Watering Deserts: new ways to pluck water from desert air

February 19, 2020

cactus in the desert

Where desalination is impossible, adsorption may be the answer. Photo: Getty Images

If you live in a desert, maintaining a supply of fresh water is a challenge. One answer is desalination, but that needs a source of brine from which to remove the salt—which in turn requires that your desert be near the sea. Even in inland deserts, though, moisture is often present in the air as water vapour. The problem is extracting this vapour effectively and cheaply. And that is what two groups of researchers—one at the University of Connecticut, the other at the University of California, Berkeley—hope they have managed to do.

The ease with which water can be won from air depends on that air’s relative humidity. This is a measure of its current vapour content as a percentage of its maximum possible vapour content at its current temperature. A relative humidity of 100% means the air in question is holding as much water vapour as it possibly can. A good way to get air to give up some of its moisture is therefore to cool it to the point where its relative humidity exceeds 100%.

Sometimes this happens naturally at night, causing mist and dew to form. These can be collected in special traps in areas where liquid water is otherwise rare. But if nocturnal cooling does not bring air all the way up to 100% relative humidity, building water traps out of special materials might give nature a helping hand.

Surface features

Adsorption is a process which plucks water molecules from air that has less than 100% relative humidity by attaching them to the surface of a solid material. The molecules are held there by electrostatic connections called Van der Waals forces that link them with the molecules of the pertinent surface. To collect a lot of water this way therefore requires a material that has two properties. One is a large surface area. The other is an appropriate Van der Waals response.

Experimental traps that employ this principle have been made using substances called metal-organic frameworks. These are porous molecular networks through which air can circulate. Their porosity gives them a huge surface area. And by picking the right ingredients, such as zirconium, they can be given the necessary Van der Waals properties. Zirconium is, however, costly.

Moreover, once adsorbed, the water must then be released. This means warming the adsorptive material—the warmth being provided by the sun, once it has risen. Here, metal-organic frameworks present a problem. They tend to reflect sunlight rather than absorbing it, and so do not heat up well. To overcome this, engineers build solid “foams” made of copper into the system. These heat up in the sun and transfer some of their heat to parts of the adjacent metal-organic framework where adsorbed water needs to be released. This works, but adding such foams makes an already costly technology even dearer.
Both groups hope to get around these complications, but in different ways. The researchers at Berkeley, led by Omar Yaghi, announced their results last year. They propose to replace the zirconium-based metal-organic framework with one based on aluminium. Not only is aluminium cheaper than zirconium, it is better at binding to and then releasing water, making the trap’s operation smoother. On top of this, Dr Yaghi has found that by mixing graphite into the powder from which the framework is compounded, in order to make it black, and therefore heat-absorbing, he can eliminate the need for copper foam.

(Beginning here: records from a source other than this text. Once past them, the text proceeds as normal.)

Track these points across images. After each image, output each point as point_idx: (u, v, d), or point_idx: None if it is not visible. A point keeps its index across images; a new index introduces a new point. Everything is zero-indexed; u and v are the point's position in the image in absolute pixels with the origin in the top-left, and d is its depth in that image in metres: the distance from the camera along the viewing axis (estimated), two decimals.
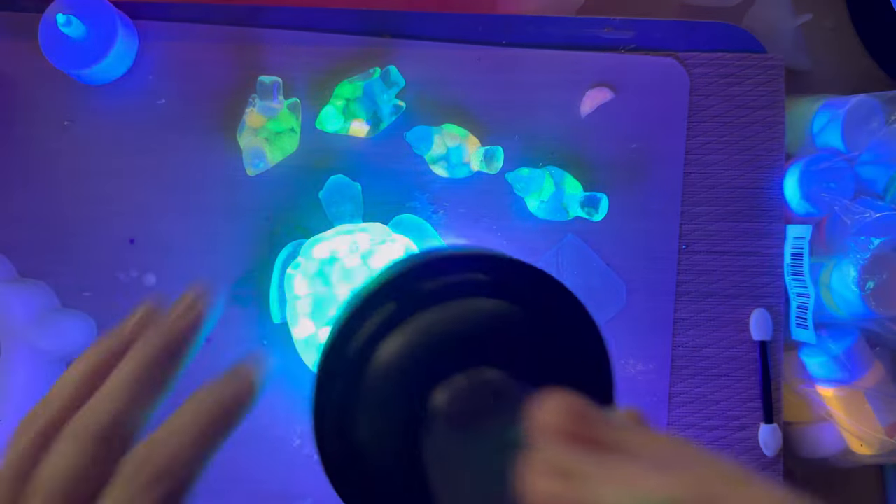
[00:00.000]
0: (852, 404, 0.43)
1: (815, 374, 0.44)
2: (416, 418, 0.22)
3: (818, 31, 0.48)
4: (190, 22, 0.44)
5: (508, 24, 0.45)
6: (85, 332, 0.43)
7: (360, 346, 0.23)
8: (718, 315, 0.44)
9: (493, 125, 0.44)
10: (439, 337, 0.23)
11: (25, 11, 0.44)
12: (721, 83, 0.45)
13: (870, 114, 0.43)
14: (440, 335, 0.23)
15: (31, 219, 0.44)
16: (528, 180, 0.43)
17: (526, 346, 0.24)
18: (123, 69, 0.44)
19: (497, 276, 0.24)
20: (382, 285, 0.23)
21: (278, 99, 0.42)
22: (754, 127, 0.45)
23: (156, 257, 0.44)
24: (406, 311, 0.23)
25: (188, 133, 0.44)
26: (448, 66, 0.44)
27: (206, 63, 0.44)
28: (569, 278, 0.43)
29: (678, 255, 0.44)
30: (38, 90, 0.44)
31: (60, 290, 0.43)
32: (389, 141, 0.44)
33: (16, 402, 0.40)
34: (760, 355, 0.44)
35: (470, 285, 0.23)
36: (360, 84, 0.43)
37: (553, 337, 0.23)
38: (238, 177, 0.44)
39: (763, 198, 0.44)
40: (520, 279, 0.23)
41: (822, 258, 0.44)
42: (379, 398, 0.23)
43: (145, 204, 0.44)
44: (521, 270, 0.23)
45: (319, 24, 0.45)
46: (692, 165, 0.44)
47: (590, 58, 0.45)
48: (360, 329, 0.23)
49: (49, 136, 0.44)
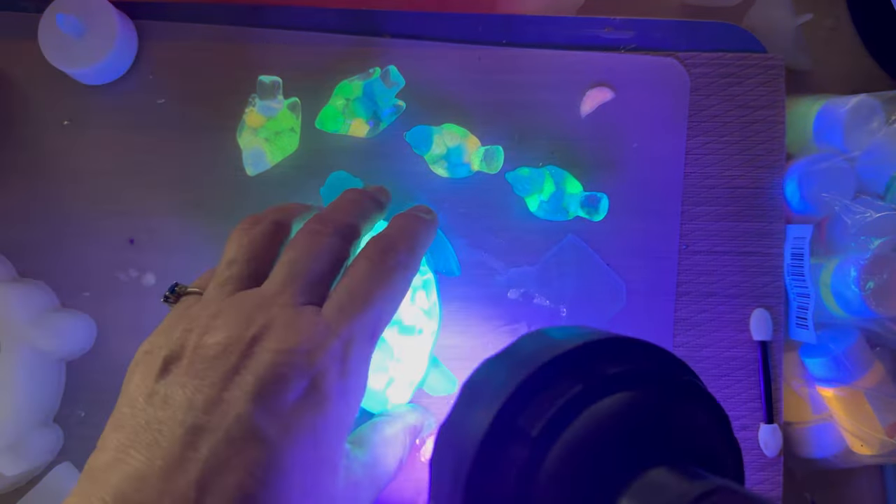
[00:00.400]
0: (852, 404, 0.43)
1: (815, 374, 0.44)
2: None
3: (819, 30, 0.48)
4: (190, 21, 0.44)
5: (508, 23, 0.45)
6: (85, 331, 0.43)
7: (543, 426, 0.19)
8: (718, 315, 0.44)
9: (493, 125, 0.44)
10: (631, 428, 0.20)
11: (25, 11, 0.44)
12: (721, 83, 0.45)
13: (870, 114, 0.43)
14: (632, 425, 0.20)
15: (30, 219, 0.44)
16: (528, 180, 0.43)
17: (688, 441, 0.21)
18: (123, 69, 0.44)
19: (650, 364, 0.21)
20: (561, 360, 0.20)
21: (278, 99, 0.42)
22: (755, 127, 0.45)
23: (156, 257, 0.44)
24: (592, 396, 0.20)
25: (188, 133, 0.44)
26: (448, 66, 0.44)
27: (206, 62, 0.44)
28: (569, 278, 0.43)
29: (678, 255, 0.44)
30: (38, 90, 0.44)
31: (60, 290, 0.43)
32: (389, 141, 0.44)
33: (16, 403, 0.40)
34: (761, 355, 0.44)
35: (638, 374, 0.21)
36: (360, 84, 0.43)
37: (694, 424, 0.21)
38: (238, 177, 0.44)
39: (763, 198, 0.44)
40: (667, 366, 0.21)
41: (823, 258, 0.44)
42: (562, 491, 0.19)
43: (145, 204, 0.44)
44: (666, 358, 0.21)
45: (319, 23, 0.45)
46: (692, 165, 0.44)
47: (590, 57, 0.44)
48: (532, 406, 0.20)
49: (48, 136, 0.44)
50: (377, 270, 0.29)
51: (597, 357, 0.21)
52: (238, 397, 0.24)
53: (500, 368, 0.21)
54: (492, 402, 0.20)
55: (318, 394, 0.25)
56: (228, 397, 0.24)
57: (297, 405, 0.24)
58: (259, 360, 0.25)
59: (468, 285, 0.44)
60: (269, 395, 0.24)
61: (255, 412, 0.23)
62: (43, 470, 0.42)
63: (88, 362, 0.43)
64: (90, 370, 0.43)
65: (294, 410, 0.24)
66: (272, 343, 0.25)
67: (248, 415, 0.23)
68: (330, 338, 0.26)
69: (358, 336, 0.27)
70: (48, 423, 0.43)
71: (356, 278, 0.29)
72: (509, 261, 0.44)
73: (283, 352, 0.25)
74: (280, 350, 0.25)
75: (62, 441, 0.43)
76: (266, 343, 0.25)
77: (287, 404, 0.24)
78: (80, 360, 0.43)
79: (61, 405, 0.43)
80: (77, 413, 0.43)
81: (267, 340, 0.25)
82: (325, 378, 0.25)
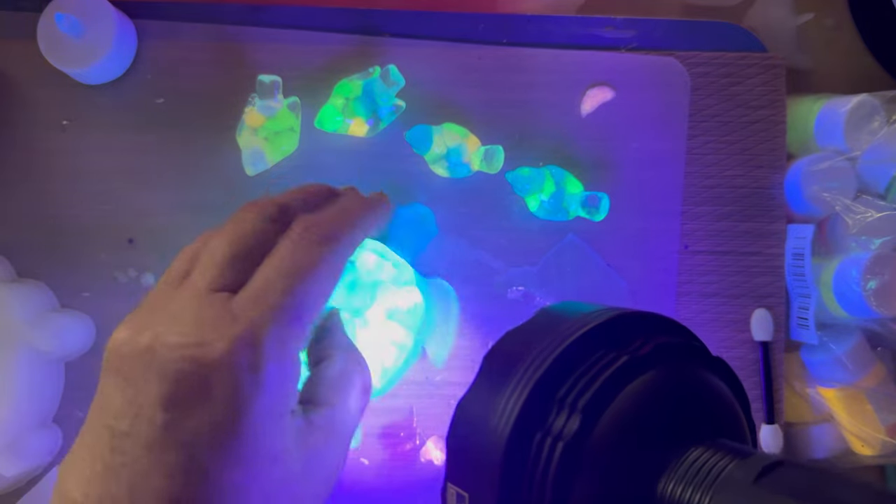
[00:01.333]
0: (854, 405, 0.43)
1: (816, 375, 0.44)
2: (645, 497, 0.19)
3: (819, 30, 0.48)
4: (189, 21, 0.44)
5: (509, 23, 0.45)
6: (84, 332, 0.43)
7: (591, 396, 0.19)
8: (719, 315, 0.44)
9: (493, 125, 0.44)
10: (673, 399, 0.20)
11: (24, 11, 0.44)
12: (722, 82, 0.44)
13: (871, 113, 0.43)
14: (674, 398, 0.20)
15: (29, 219, 0.44)
16: (528, 180, 0.43)
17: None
18: (122, 68, 0.44)
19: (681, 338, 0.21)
20: (596, 332, 0.20)
21: (278, 98, 0.42)
22: (755, 126, 0.44)
23: (155, 257, 0.44)
24: (636, 368, 0.19)
25: (187, 132, 0.44)
26: (448, 65, 0.44)
27: (206, 62, 0.44)
28: (569, 278, 0.43)
29: (678, 255, 0.44)
30: (37, 90, 0.44)
31: (59, 291, 0.43)
32: (389, 140, 0.44)
33: (15, 403, 0.40)
34: (762, 356, 0.43)
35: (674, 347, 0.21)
36: (360, 83, 0.43)
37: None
38: (237, 177, 0.43)
39: (764, 197, 0.44)
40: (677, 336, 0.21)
41: (824, 258, 0.43)
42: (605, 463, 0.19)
43: (145, 204, 0.44)
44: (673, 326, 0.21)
45: (319, 22, 0.45)
46: (693, 165, 0.44)
47: (590, 57, 0.44)
48: (573, 378, 0.19)
49: (48, 136, 0.44)
50: (298, 250, 0.27)
51: (629, 330, 0.20)
52: (148, 400, 0.23)
53: (528, 341, 0.21)
54: (526, 375, 0.19)
55: (224, 389, 0.23)
56: (142, 400, 0.23)
57: (204, 403, 0.23)
58: (161, 357, 0.23)
59: (468, 285, 0.43)
60: (171, 394, 0.23)
61: (161, 415, 0.23)
62: (42, 471, 0.42)
63: (88, 363, 0.43)
64: (89, 371, 0.43)
65: (202, 409, 0.23)
66: (173, 337, 0.24)
67: (156, 418, 0.23)
68: (235, 327, 0.24)
69: (273, 323, 0.25)
70: (47, 423, 0.42)
71: (274, 261, 0.27)
72: (509, 261, 0.44)
73: (178, 346, 0.23)
74: (179, 344, 0.23)
75: (61, 442, 0.43)
76: (167, 338, 0.24)
77: (193, 404, 0.23)
78: (80, 360, 0.43)
79: (60, 406, 0.43)
80: (76, 413, 0.43)
81: (169, 335, 0.24)
82: (231, 370, 0.23)
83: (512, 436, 0.19)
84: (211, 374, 0.23)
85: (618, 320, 0.21)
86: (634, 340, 0.20)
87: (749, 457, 0.19)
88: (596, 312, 0.21)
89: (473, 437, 0.20)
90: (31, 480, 0.42)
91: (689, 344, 0.22)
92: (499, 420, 0.19)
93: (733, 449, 0.19)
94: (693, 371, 0.21)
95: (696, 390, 0.21)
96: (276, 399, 0.25)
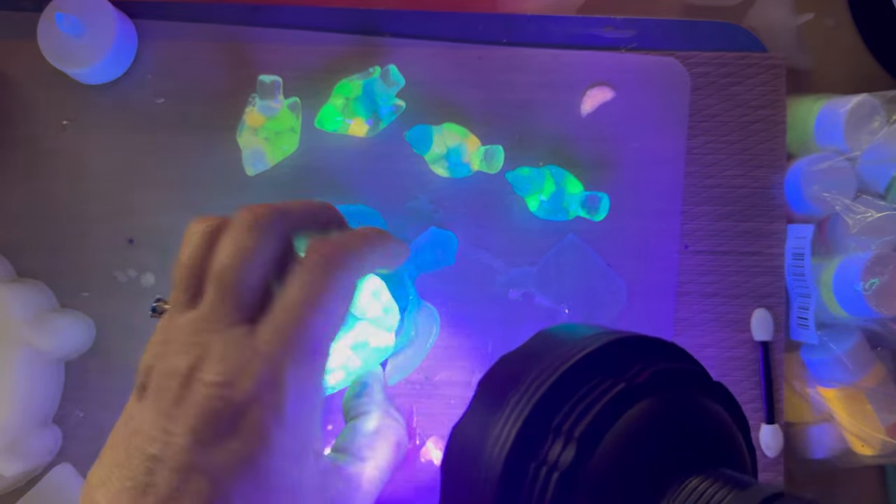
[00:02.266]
0: (853, 405, 0.43)
1: (816, 375, 0.44)
2: None
3: (819, 30, 0.48)
4: (189, 21, 0.44)
5: (509, 23, 0.45)
6: (83, 332, 0.43)
7: (587, 425, 0.18)
8: (719, 315, 0.44)
9: (493, 125, 0.44)
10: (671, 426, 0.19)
11: (24, 11, 0.44)
12: (722, 82, 0.44)
13: (871, 113, 0.43)
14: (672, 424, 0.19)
15: (29, 218, 0.44)
16: (528, 180, 0.43)
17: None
18: (122, 68, 0.44)
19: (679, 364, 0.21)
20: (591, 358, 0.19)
21: (278, 98, 0.42)
22: (755, 126, 0.44)
23: (155, 257, 0.44)
24: (633, 395, 0.19)
25: (187, 132, 0.44)
26: (448, 65, 0.44)
27: (206, 62, 0.44)
28: (569, 278, 0.43)
29: (678, 255, 0.44)
30: (37, 90, 0.44)
31: (59, 291, 0.43)
32: (389, 140, 0.44)
33: (15, 403, 0.40)
34: (762, 355, 0.43)
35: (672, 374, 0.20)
36: (360, 83, 0.43)
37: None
38: (238, 177, 0.43)
39: (764, 197, 0.44)
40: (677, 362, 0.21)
41: (824, 258, 0.43)
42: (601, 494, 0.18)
43: (144, 204, 0.44)
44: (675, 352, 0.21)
45: (319, 23, 0.45)
46: (693, 165, 0.44)
47: (590, 57, 0.44)
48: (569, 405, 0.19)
49: (48, 136, 0.44)
50: (315, 281, 0.27)
51: (626, 355, 0.20)
52: (180, 430, 0.24)
53: (524, 366, 0.20)
54: (521, 402, 0.19)
55: (250, 425, 0.25)
56: (174, 429, 0.25)
57: (231, 438, 0.25)
58: (195, 392, 0.25)
59: (468, 285, 0.43)
60: (204, 428, 0.24)
61: (192, 446, 0.24)
62: (42, 470, 0.42)
63: (87, 362, 0.43)
64: (89, 370, 0.43)
65: (229, 444, 0.25)
66: (207, 375, 0.25)
67: (188, 448, 0.24)
68: (258, 364, 0.25)
69: (293, 356, 0.26)
70: (47, 423, 0.42)
71: (292, 293, 0.27)
72: (509, 261, 0.44)
73: (214, 384, 0.25)
74: (212, 383, 0.25)
75: (61, 441, 0.43)
76: (201, 374, 0.25)
77: (221, 438, 0.24)
78: (79, 360, 0.43)
79: (60, 406, 0.43)
80: (76, 413, 0.43)
81: (202, 371, 0.25)
82: (257, 409, 0.25)
83: (507, 465, 0.19)
84: (239, 412, 0.25)
85: (615, 345, 0.20)
86: (632, 366, 0.20)
87: (748, 488, 0.18)
88: (592, 337, 0.21)
89: (468, 466, 0.20)
90: (31, 480, 0.42)
91: (687, 370, 0.21)
92: (493, 448, 0.19)
93: (732, 479, 0.19)
94: (692, 398, 0.20)
95: (695, 418, 0.20)
96: (298, 435, 0.26)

In Connecticut, meanwhile, Steven Suib and his colleagues, who have just reported their result in Environmental Science and Technology Letters, propose getting rid of both framework and foam, and replacing them with birnessite, a type of manganese dioxide. Birnessite is abundant in nature. It is also easy to make artificially. It is therefore cheap.

Like metal-organic frameworks, birnessite is riddled with tiny holes that allow air to move around inside it, to maximise adsorption. And it, too, is black and therefore heat-absorbing.

Both proposals work. Tested in desert-like conditions in a laboratory—and in Dr Yaghi’s case in an actual desert, too—they absorb and regurgitate reasonable fractions of their weight of water every day. They are nothing like as productive as desalination plants, and so would have to be built at large scale to generate water in commercially useful quantities. But one thing deserts do have is lots of cheap land. If either or both of these inventions can be manufactured at scale, then the deserts.